Abstract

The aim of this study was to determine the efficacy of short-duration use of finasteride and dutasteride before transurethral resection of the prostate (TURP) on intraoperative blood loss and microvessel density (MVD) of prostate stroma and suburethral tissues in benign prostatic hyperplasia (BPH). This study includes 450 patients who were planned for TURP. They were prospectively randomized into three groups (150 patients each). Group 1 received placebo, group 2 received finasteride, 5 mg per day, and group 3 patients received dutasteride, 0.5 mg per day, for 4 weeks before surgery. The total blood loss, requirement of blood, and MVDs in prostate stroma and suburethral tissues were calculated in each patient and then compared among three groups. There was significant reduction in mean blood loss, blood loss/time, and total blood loss per gram of resected tissue in finasteride and dutasteride groups compared with placebo. Prostate stromal and suburethral MVDs were significantly higher compared with placebo. Blood transfusion was required in 9.3%, 2.7%, and 2% of the patients, respectively (p = 0.004). However, no statistically significant differences were observed between finasteride and dutasteride groups for these parameters (p > 0.05).

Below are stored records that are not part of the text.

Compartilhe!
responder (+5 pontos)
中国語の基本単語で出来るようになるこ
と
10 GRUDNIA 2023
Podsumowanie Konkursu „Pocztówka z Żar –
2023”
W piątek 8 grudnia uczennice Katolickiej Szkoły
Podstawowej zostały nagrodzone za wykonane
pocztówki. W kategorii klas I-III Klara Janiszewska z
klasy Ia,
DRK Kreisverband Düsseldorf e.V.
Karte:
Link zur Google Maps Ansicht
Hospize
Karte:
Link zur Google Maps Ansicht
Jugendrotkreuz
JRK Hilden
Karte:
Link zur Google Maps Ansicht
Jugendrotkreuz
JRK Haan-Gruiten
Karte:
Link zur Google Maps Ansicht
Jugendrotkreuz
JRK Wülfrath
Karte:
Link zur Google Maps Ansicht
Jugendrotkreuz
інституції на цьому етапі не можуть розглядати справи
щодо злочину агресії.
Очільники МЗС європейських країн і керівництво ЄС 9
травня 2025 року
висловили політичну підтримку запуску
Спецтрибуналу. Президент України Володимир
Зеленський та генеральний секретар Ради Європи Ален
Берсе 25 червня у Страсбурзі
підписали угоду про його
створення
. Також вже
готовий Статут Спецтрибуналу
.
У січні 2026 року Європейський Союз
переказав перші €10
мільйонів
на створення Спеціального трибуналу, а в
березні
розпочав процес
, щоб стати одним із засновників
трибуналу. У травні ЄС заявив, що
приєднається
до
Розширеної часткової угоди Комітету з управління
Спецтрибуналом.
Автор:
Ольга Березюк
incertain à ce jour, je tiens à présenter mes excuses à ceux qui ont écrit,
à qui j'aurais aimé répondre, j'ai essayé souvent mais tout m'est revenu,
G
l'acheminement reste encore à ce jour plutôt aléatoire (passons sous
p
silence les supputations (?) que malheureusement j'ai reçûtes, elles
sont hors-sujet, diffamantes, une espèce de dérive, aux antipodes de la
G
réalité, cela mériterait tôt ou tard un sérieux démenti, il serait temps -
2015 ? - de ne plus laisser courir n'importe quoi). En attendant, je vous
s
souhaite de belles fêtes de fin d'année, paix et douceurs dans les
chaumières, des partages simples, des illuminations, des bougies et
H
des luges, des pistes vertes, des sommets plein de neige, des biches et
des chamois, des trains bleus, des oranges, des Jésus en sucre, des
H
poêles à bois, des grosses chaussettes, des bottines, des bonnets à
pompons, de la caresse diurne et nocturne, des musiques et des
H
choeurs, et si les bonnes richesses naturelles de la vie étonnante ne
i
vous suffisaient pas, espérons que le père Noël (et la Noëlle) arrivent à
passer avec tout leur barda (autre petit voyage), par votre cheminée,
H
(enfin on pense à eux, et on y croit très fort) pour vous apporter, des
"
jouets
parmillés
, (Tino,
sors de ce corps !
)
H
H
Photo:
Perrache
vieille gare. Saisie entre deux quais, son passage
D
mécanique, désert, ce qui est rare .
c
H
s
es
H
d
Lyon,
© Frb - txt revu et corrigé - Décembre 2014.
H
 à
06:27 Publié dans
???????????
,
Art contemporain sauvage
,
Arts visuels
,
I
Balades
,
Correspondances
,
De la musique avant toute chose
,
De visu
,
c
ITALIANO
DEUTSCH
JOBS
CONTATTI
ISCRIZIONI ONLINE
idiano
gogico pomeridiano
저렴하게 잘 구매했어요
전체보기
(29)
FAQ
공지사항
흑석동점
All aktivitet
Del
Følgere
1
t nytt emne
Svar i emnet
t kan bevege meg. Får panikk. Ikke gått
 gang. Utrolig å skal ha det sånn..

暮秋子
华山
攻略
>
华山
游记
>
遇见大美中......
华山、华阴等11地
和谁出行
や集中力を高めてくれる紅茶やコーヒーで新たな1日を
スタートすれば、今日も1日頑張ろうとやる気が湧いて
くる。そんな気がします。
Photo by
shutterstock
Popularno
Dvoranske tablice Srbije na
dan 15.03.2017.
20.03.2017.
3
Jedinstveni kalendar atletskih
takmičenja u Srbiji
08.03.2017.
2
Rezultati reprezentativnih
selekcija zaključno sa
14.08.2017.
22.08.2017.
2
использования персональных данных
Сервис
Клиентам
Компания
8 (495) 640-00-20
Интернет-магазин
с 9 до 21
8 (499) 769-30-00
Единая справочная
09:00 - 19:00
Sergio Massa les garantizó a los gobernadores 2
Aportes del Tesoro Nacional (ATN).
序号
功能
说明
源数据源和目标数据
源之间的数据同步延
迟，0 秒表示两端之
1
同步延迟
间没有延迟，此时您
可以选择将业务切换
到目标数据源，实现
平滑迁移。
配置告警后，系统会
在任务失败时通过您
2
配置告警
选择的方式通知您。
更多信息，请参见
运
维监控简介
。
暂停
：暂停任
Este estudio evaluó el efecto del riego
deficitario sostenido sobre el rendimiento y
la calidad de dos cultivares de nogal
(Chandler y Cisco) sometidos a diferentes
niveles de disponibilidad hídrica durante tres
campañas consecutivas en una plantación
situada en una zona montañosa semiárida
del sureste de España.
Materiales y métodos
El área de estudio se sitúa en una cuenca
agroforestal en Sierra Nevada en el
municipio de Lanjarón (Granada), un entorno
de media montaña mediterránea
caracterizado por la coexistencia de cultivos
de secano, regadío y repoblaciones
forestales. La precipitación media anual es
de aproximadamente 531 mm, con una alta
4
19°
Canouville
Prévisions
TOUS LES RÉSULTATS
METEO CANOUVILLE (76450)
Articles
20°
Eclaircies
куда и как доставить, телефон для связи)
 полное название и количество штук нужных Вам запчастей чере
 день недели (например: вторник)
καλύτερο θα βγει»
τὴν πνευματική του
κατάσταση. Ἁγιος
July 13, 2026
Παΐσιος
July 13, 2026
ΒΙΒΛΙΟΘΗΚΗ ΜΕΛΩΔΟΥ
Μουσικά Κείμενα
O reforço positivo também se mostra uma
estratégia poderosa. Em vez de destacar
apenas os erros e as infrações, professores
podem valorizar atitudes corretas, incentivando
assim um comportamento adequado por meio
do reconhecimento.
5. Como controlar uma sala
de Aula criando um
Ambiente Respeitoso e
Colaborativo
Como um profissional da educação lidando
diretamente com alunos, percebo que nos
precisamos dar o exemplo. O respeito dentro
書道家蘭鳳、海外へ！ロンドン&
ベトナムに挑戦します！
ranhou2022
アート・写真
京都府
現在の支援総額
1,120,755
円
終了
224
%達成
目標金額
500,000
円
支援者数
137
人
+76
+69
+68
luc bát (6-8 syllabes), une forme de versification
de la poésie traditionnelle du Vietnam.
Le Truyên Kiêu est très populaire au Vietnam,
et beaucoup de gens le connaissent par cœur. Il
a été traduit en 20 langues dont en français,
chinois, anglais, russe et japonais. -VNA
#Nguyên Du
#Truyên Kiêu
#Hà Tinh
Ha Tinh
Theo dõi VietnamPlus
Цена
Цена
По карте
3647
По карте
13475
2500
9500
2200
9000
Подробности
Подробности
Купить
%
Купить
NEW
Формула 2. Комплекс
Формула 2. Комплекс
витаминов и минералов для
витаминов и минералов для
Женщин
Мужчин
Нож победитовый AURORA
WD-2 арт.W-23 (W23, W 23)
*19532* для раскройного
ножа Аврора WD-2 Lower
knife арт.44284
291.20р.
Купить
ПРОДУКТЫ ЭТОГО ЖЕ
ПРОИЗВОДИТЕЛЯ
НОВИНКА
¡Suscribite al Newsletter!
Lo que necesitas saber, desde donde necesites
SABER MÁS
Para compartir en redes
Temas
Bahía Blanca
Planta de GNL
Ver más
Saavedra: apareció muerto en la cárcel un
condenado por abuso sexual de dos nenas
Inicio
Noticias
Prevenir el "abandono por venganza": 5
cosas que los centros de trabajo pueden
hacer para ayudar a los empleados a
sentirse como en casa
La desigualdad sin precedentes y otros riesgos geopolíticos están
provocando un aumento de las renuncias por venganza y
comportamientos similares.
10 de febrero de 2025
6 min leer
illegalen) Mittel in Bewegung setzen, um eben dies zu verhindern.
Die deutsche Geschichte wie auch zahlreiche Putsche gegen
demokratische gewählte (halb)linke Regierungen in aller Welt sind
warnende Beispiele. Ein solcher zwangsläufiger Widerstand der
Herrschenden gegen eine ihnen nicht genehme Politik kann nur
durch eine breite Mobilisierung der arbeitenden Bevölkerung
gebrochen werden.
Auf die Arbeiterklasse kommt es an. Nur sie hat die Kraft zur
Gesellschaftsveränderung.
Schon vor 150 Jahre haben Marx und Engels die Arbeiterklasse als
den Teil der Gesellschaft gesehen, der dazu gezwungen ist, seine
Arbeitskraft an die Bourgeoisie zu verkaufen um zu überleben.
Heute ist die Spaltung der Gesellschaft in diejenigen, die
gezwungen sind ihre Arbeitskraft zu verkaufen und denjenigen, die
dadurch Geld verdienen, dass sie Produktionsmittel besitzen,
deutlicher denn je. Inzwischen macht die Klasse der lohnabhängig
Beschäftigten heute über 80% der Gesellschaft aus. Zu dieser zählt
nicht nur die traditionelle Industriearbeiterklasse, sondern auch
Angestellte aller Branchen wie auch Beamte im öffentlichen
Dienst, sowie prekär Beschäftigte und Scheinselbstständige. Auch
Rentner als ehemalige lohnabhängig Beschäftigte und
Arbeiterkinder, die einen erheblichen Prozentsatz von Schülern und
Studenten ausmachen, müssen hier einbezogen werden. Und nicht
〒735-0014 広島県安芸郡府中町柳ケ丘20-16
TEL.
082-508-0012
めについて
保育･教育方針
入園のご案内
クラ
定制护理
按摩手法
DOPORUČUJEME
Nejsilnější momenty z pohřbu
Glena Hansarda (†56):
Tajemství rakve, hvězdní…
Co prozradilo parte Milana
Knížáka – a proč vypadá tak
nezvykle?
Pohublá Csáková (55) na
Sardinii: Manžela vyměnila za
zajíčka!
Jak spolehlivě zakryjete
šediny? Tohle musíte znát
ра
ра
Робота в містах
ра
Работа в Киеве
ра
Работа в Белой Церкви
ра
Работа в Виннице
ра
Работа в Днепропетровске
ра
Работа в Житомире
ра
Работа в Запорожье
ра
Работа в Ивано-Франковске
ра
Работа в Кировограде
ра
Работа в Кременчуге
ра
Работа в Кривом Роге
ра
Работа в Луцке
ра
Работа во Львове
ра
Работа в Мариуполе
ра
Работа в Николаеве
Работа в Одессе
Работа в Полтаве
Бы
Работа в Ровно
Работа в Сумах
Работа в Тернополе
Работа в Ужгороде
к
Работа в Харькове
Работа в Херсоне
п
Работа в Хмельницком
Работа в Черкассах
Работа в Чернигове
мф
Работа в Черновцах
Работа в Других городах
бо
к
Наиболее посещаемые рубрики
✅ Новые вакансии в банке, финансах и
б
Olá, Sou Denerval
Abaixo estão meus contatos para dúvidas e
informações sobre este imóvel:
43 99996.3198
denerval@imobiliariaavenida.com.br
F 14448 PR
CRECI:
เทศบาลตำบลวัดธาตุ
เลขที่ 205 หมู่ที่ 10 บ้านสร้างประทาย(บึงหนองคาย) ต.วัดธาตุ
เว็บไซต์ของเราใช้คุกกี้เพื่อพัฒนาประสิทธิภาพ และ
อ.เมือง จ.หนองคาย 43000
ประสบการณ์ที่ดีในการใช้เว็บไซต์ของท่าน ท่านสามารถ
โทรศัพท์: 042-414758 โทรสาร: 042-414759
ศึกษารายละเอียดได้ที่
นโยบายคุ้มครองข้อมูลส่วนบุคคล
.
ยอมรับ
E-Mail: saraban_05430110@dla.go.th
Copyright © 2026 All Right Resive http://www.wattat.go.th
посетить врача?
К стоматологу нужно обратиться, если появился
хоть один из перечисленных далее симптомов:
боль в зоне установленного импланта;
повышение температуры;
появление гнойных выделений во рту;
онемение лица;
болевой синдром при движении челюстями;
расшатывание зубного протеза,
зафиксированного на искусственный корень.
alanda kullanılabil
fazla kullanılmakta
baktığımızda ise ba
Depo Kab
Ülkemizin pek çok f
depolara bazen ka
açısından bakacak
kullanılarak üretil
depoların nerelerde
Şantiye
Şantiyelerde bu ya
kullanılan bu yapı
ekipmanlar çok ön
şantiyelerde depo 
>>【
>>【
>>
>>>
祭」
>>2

The weight of resected prostate, operating time, and amount of irrigation fluid used did not show any significant difference between the three groups. Short-term pretreatment with finasteride and dutasteride has similar efficacy and significantly reduces perioperative bleeding during TURP and has minimal negative impact on sexual function. According to our findings, a 4-week prior administration of 5-alpha-reductase inhibitors may reduce operative blood loss and prostatic MVD in TURP, thus potentially decreasing blood loss-related complications and the requirement of blood transfusion.